** Opening Source records block **

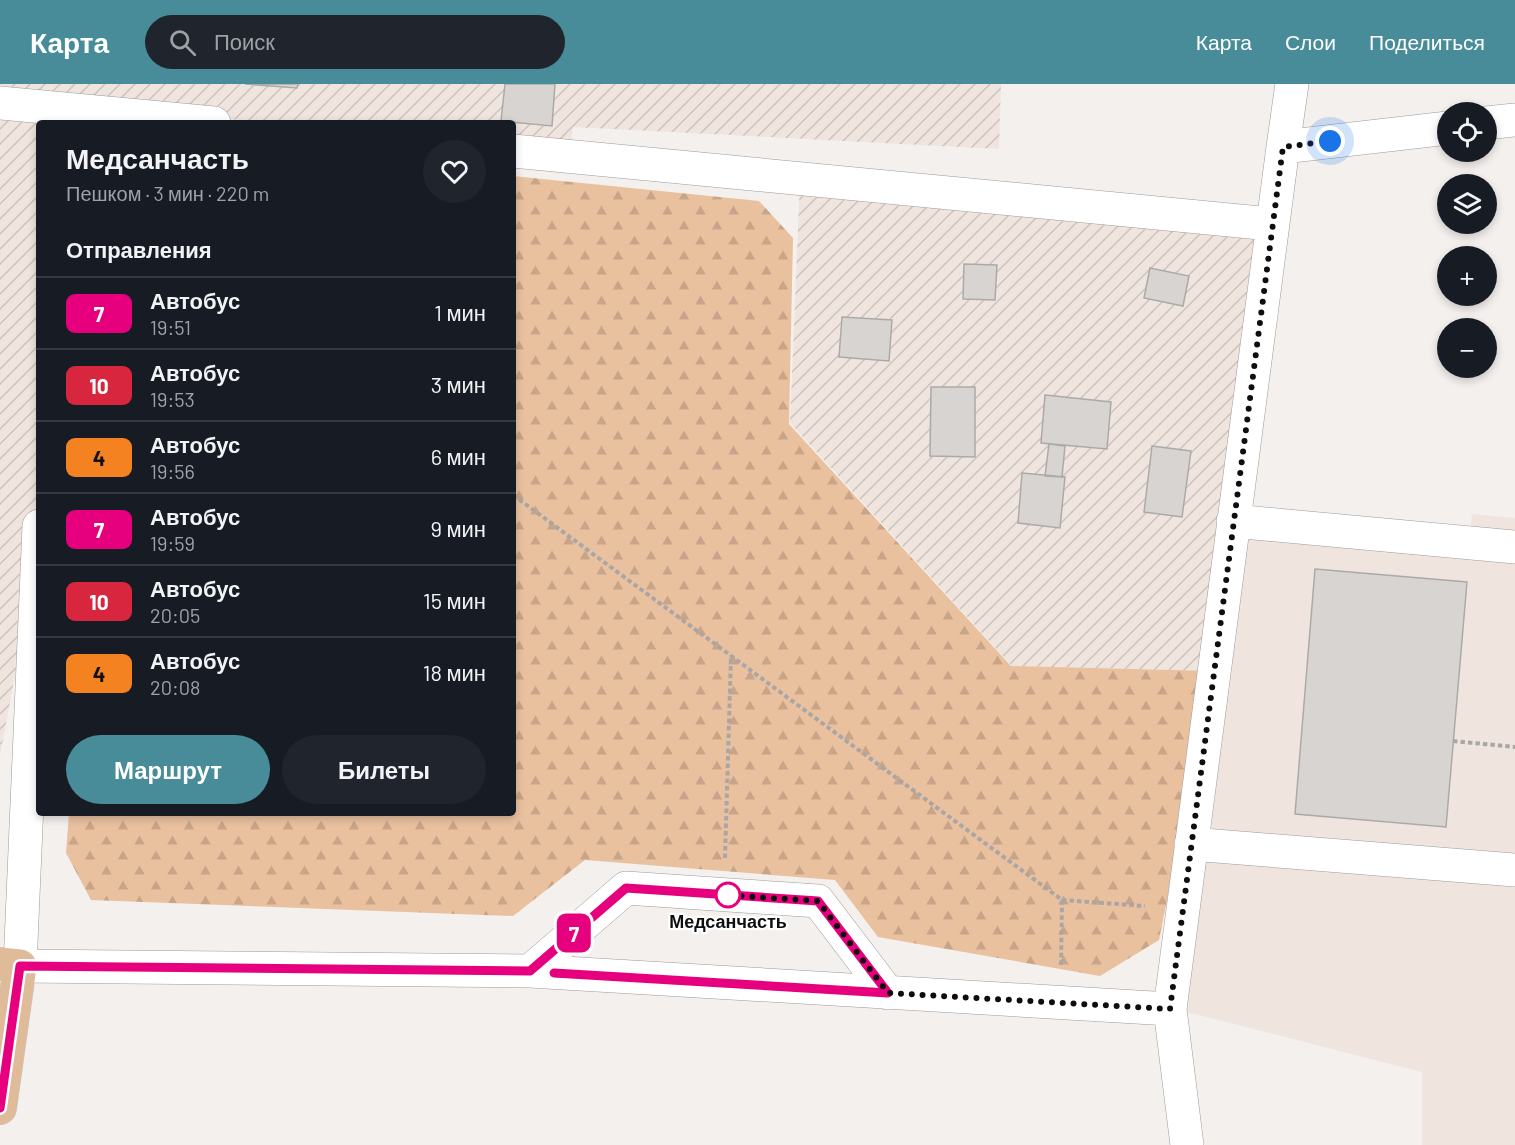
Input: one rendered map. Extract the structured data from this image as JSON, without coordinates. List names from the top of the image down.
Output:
{
  "places": ["Медсанчасть"],
  "lines": ["bus line 7"],
  "page": {
    "header": "Карта",
    "search": "Поиск",
    "nav": ["Карта", "Слои", "Поделиться"],
    "on_map": "7",
    "map_buttons": ["+", "−"],
    "heading": [
      ["Медсанчасть", "Пешком · 3 мин · 220 m"],
      "Отправления"
    ],
    "list": [
      {
        "mark": "7",
        "name": "Автобус",
        "note": "19:51",
        "value": "1 мин"
      },
      {
        "mark": "10",
        "name": "Автобус",
        "note": "19:53",
        "value": "3 мин"
      },
      {
        "mark": "4",
        "name": "Автобус",
        "note": "19:56",
        "value": "6 мин"
      },
      {
        "mark": "7",
        "name": "Автобус",
        "note": "19:59",
        "value": "9 мин"
      },
      {
        "mark": "10",
        "name": "Автобус",
        "note": "20:05",
        "value": "15 мин"
      },
      {
        "mark": "4",
        "name": "Автобус",
        "note": "20:08",
        "value": "18 мин"
      }
    ],
    "buttons": ["Маршрут", "Билеты"]
  }
}
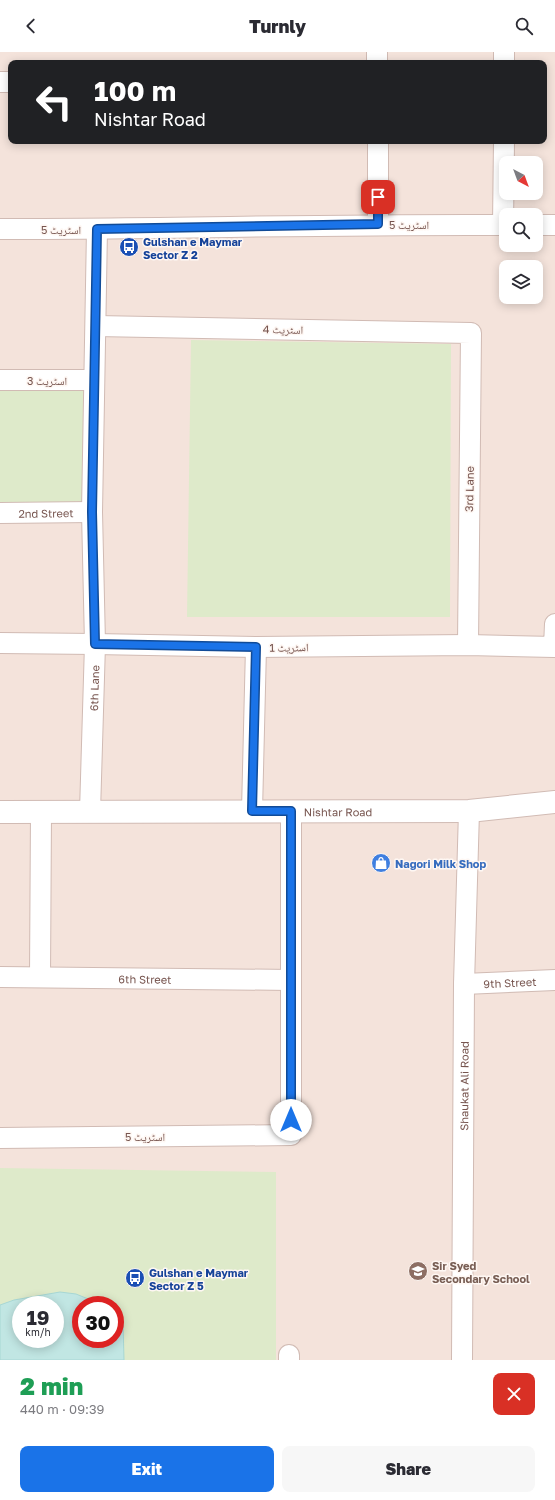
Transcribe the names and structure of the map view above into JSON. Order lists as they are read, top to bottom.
{
  "streets": {
    "street": [
      "اسٹریٹ 5",
      "اسٹریٹ 4",
      "اسٹریٹ 3",
      "3rd Lane",
      "2nd Street",
      "اسٹریٹ 1",
      "6th Lane",
      "Nishtar Road",
      "6th Street",
      "9th Street",
      "Shaukat Ali Road"
    ]
  },
  "crossings": [
    ["اسٹریٹ 5", "6th Lane"],
    ["اسٹریٹ 5", "6th Street"],
    ["اسٹریٹ 4", "3rd Lane"],
    ["اسٹریٹ 4", "6th Lane"],
    ["اسٹریٹ 3", "6th Lane"],
    ["3rd Lane", "اسٹریٹ 1"],
    ["2nd Street", "6th Lane"],
    ["اسٹریٹ 1", "6th Lane"],
    ["6th Lane", "Nishtar Road"],
    ["Nishtar Road", "Shaukat Ali Road"],
    ["9th Street", "Shaukat Ali Road"]
  ],
  "places": {
    "bus stop": ["Gulshan e Maymar Sector Z 2", "Gulshan e Maymar Sector Z 5"],
    "shop": ["Nagori Milk Shop"],
    "school or university": ["Sir Syed Secondary School"]
  },
  "north": "bottom right",
  "page": {
    "header": "Turnly",
    "turn": ["100 m", "Nishtar Road"],
    "speed": "19 km/h",
    "limit": "30",
    "heading": ["2 min", "440 m · 09:39"],
    "buttons": ["Exit", "Share"]
  }
}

** Closing Source records block **

> [Task description]: The copy you give must repeat each record character for character, but it must not include the pictures.

> [Response to the exercise]:
Input: one rendered map. Extract the structured data from this image as JSON, without coordinates. List names from the top of the image down.
Output:
{
  "places": ["Медсанчасть"],
  "lines": ["bus line 7"],
  "page": {
    "header": "Карта",
    "search": "Поиск",
    "nav": ["Карта", "Слои", "Поделиться"],
    "on_map": "7",
    "map_buttons": ["+", "−"],
    "heading": [
      ["Медсанчасть", "Пешком · 3 мин · 220 m"],
      "Отправления"
    ],
    "list": [
      {
        "mark": "7",
        "name": "Автобус",
        "note": "19:51",
        "value": "1 мин"
      },
      {
        "mark": "10",
        "name": "Автобус",
        "note": "19:53",
        "value": "3 мин"
      },
      {
        "mark": "4",
        "name": "Автобус",
        "note": "19:56",
        "value": "6 мин"
      },
      {
        "mark": "7",
        "name": "Автобус",
        "note": "19:59",
        "value": "9 мин"
      },
      {
        "mark": "10",
        "name": "Автобус",
        "note": "20:05",
        "value": "15 мин"
      },
      {
        "mark": "4",
        "name": "Автобус",
        "note": "20:08",
        "value": "18 мин"
      }
    ],
    "buttons": ["Маршрут", "Билеты"]
  }
}
Transcribe the names and structure of the map view above into JSON. Order lists as they are read, top to bottom.
{
  "streets": {
    "street": [
      "اسٹریٹ 5",
      "اسٹریٹ 4",
      "اسٹریٹ 3",
      "3rd Lane",
      "2nd Street",
      "اسٹریٹ 1",
      "6th Lane",
      "Nishtar Road",
      "6th Street",
      "9th Street",
      "Shaukat Ali Road"
    ]
  },
  "crossings": [
    ["اسٹریٹ 5", "6th Lane"],
    ["اسٹریٹ 5", "6th Street"],
    ["اسٹریٹ 4", "3rd Lane"],
    ["اسٹریٹ 4", "6th Lane"],
    ["اسٹریٹ 3", "6th Lane"],
    ["3rd Lane", "اسٹریٹ 1"],
    ["2nd Street", "6th Lane"],
    ["اسٹریٹ 1", "6th Lane"],
    ["6th Lane", "Nishtar Road"],
    ["Nishtar Road", "Shaukat Ali Road"],
    ["9th Street", "Shaukat Ali Road"]
  ],
  "places": {
    "bus stop": ["Gulshan e Maymar Sector Z 2", "Gulshan e Maymar Sector Z 5"],
    "shop": ["Nagori Milk Shop"],
    "school or university": ["Sir Syed Secondary School"]
  },
  "north": "bottom right",
  "page": {
    "header": "Turnly",
    "turn": ["100 m", "Nishtar Road"],
    "speed": "19 km/h",
    "limit": "30",
    "heading": ["2 min", "440 m · 09:39"],
    "buttons": ["Exit", "Share"]
  }
}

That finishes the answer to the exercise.